Small told The Lantern on Wednesday he profited off of memorabilia while at Ohio State, adding that some student-athletes “don’t even think about (NCAA) rules.”

“I had sold my things but it was just for the money,” Small said. “At that time in college, you’re kind of struggling.”

Small, who played receiver at OSU from 2006-2010, capitalized on the Buckeyes’ success during his college career.

“We had four Big Ten rings,” he said. “There was enough to go around.”

Small said he sold the rings to cover typical costs of living.

“We have apartments, car notes,” he said. “So you got things like that and you look around and you’re like, ‘Well I got (four) of them, I can sell one or two and get some money to pay this rent.”

The wheeling and dealing didn’t stop with rings. The best deals came from car dealerships, Small said.

“It was definitely the deals on the cars. I don’t see why it’s a big deal,” said Small, who identified Jack Maxton Chevrolet as the players’ main resource.

The Columbus Dispatch reported on May 7 that OSU was investigating more than 50 transactions between OSU athletes and their families and Jack Maxton Chevrolet or Auto Direct.

Representatives for Jack Maxton Chevrolet did not return repeated requests for comment.

NCAA rules prohibit student-athletes from benefiting from the sale of their merchandise. Small said he wasn’t the only one.

Ray Small interview with The Lantern by The Lantern OSU

“They have a lot (of dirt) on everybody,” Small said, “cause everybody was doing it.”

Although he understands how athletes are easy targets for getting deals, Small said anyone can take advantage.

“(People say) ‘Oh you got a deal, it’s because you’re an athlete,'” Small said. “Playing for Ohio State definitely helps. But I know a lot of people that do nothing and get deals on their cars.”

The Lantern obtained a police report from shortly after 2 a.m. on Sept. 18, 2007, when Small was arrested for a misdemeanor charge of driving with a suspended license. According to the report, Small was driving a 2007 Chrysler 300 that he told the officer he had just purchased. The vehicle had a dealer plate on it instead of a temporary tag.

Police then received a call from Aaron Kniffin later that morning, wanting to know why the car had been impounded. Kniffin, a salesman at Jack Maxton Chevrolet, told the officer the dealership “gives a lot of coaches and faculty cars and that Mr. Small’s family is purchasing the car,” according to the report. Kniffin told the officer that paperwork for the car had not yet been worked out.

On Dec. 23, the NCAA suspended quarterback Terrelle Pryor, running back Dan Herron, receiver DeVier Posey, offensive lineman Mike Adams and defensive end Solomon Thomas for five games for selling memorabilia and receiving discounted tattoos from Eddie Rife, owner of Fine Line Ink tattoo parlor. Linebacker Jordan Whiting earned a one-game ban.

OSU handed coach Jim Tressel a five-game suspension and $250,000 fine for failing to report the players’ actions.

Malcolm Jenkins, who played cornerback for OSU from 2005-2008, said the tattoo violation was overblown.
========================================================================
> Work request 1: Translate this sentence from the article about Ray Small into Spanish: "Representatives for Jack Maxton Chevrolet did not return repeated requests for comment."

> Provided information:
========================================================================
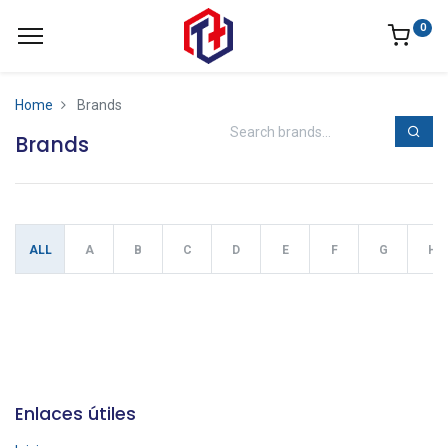
0
Home
Brands
Brands
ALL
A
B
C
D
E
F
G
H
Enlaces útiles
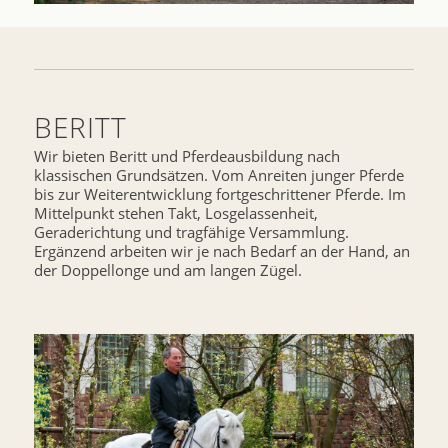
BERITT
Wir bieten Beritt und Pferdeausbildung nach
klassischen Grundsätzen. Vom Anreiten junger Pferde
bis zur Weiterentwicklung fortgeschrittener Pferde. Im
Mittelpunkt stehen Takt, Losgelassenheit,
Geraderichtung und tragfähige Versammlung.
Ergänzend arbeiten wir je nach Bedarf an der Hand, an
der Doppellonge und am langen Zügel.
========================================================================
> Work request 2: Format every line of all the rows above that follow the article as a Markdown table with two columns, Number and Page line, where Number counts the lines and blank lines are skipped. Leave the pictures out of the answer.

> Output 1: Los representantes de Jack Maxton Chevrolet no respondieron a las reiteradas solicitudes de comentarios.

> Output 2:
| Number | Page line |
|---|---|
| 1 | 0 |
| 2 | Home |
| 3 | Brands |
| 4 | Brands |
| 5 | ALL |
| 6 | A |
| 7 | B |
| 8 | C |
| 9 | D |
| 10 | E |
| 11 | F |
| 12 | G |
| 13 | H |
| 14 | Enlaces útiles |
| 15 | BERITT |
| 16 | Wir bieten Beritt und Pferdeausbildung nach |
| 17 | klassischen Grundsätzen. Vom Anreiten junger Pferde |
| 18 | bis zur Weiterentwicklung fortgeschrittener Pferde. Im |
| 19 | Mittelpunkt stehen Takt, Losgelassenheit, |
| 20 | Geraderichtung und tragfähige Versammlung. |
| 21 | Ergänzend arbeiten wir je nach Bedarf an der Hand, an |
| 22 | der Doppellonge und am langen Zügel. |